- [AIM A]
Answer these questions about the passage, one per line:
(i) Who is named as the author?
(ii) Out of whose hands does the writer say Judaism should be kept?
(iii) Which publication does the writer thank for inviting the respondents?

- [PASSAGE]
How Not to Perpetuate Judaism in the Jewish State

By Moshe Koppel

If you value Judaism and wish to see it retain its vitality, keep it out of the hands of the state. Is that so complicated?

I am grateful to Mosaic for inviting four such distinguished respondents as Yuval Levin, Ruth Gavison, Joseph Weiler, and Yisrael Aumann to comment on my essay. I am equally grateful to the respondents themselves both for the efforts they have made to address my thesis and for the generosity of spirit with which they have done so. The fact that the differences among us are relatively minor is surely a reflection of the substantial influence each of the four respondents has had on my own thought.

- [AIM B]
Reproduce the records unchanged, everything from the first line of the records down to the line containing "5: (7, 259)", including both of those lines.

(Stored data)
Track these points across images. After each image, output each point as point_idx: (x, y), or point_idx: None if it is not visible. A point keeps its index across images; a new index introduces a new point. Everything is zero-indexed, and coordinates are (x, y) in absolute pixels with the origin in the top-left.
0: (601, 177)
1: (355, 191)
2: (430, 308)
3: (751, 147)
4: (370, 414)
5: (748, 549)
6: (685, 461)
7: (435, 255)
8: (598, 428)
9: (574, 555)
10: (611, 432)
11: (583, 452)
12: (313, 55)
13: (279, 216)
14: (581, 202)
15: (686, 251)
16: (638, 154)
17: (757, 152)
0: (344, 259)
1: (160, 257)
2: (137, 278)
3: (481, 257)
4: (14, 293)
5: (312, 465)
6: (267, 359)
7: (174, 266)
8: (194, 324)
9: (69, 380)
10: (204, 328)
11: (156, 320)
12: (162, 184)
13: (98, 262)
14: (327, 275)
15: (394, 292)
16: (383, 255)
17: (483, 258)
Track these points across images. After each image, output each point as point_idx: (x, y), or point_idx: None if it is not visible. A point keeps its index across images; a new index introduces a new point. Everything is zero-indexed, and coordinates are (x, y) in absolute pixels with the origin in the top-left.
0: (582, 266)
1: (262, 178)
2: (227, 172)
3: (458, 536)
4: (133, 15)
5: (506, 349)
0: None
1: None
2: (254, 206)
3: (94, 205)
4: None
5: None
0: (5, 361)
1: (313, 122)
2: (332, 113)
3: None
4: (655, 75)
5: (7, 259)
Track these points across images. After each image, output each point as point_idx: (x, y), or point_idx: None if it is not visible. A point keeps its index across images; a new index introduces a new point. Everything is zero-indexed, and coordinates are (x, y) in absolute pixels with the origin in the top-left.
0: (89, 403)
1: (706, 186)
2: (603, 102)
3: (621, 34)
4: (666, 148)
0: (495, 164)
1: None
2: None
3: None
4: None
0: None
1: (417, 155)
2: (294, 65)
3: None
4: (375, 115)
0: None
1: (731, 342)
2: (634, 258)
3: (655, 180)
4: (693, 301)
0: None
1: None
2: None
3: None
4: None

- [FULL OUTPUT A]
(i) Moshe Koppel
(ii) The state
(iii) Mosaic

- [FULL OUTPUT B]
Track these points across images. After each image, output each point as point_idx: (x, y), or point_idx: None if it is not visible. A point keeps its index across images; a new index introduces a new point. Everything is zero-indexed, and coordinates are (x, y) in absolute pixels with the origin in the top-left.
0: (601, 177)
1: (355, 191)
2: (430, 308)
3: (751, 147)
4: (370, 414)
5: (748, 549)
6: (685, 461)
7: (435, 255)
8: (598, 428)
9: (574, 555)
10: (611, 432)
11: (583, 452)
12: (313, 55)
13: (279, 216)
14: (581, 202)
15: (686, 251)
16: (638, 154)
17: (757, 152)
0: (344, 259)
1: (160, 257)
2: (137, 278)
3: (481, 257)
4: (14, 293)
5: (312, 465)
6: (267, 359)
7: (174, 266)
8: (194, 324)
9: (69, 380)
10: (204, 328)
11: (156, 320)
12: (162, 184)
13: (98, 262)
14: (327, 275)
15: (394, 292)
16: (383, 255)
17: (483, 258)
Track these points across images. After each image, output each point as point_idx: (x, y), or point_idx: None if it is not visible. A point keeps its index across images; a new index introduces a new point. Everything is zero-indexed, and coordinates are (x, y) in absolute pixels with the origin in the top-left.
0: (582, 266)
1: (262, 178)
2: (227, 172)
3: (458, 536)
4: (133, 15)
5: (506, 349)
0: None
1: None
2: (254, 206)
3: (94, 205)
4: None
5: None
0: (5, 361)
1: (313, 122)
2: (332, 113)
3: None
4: (655, 75)
5: (7, 259)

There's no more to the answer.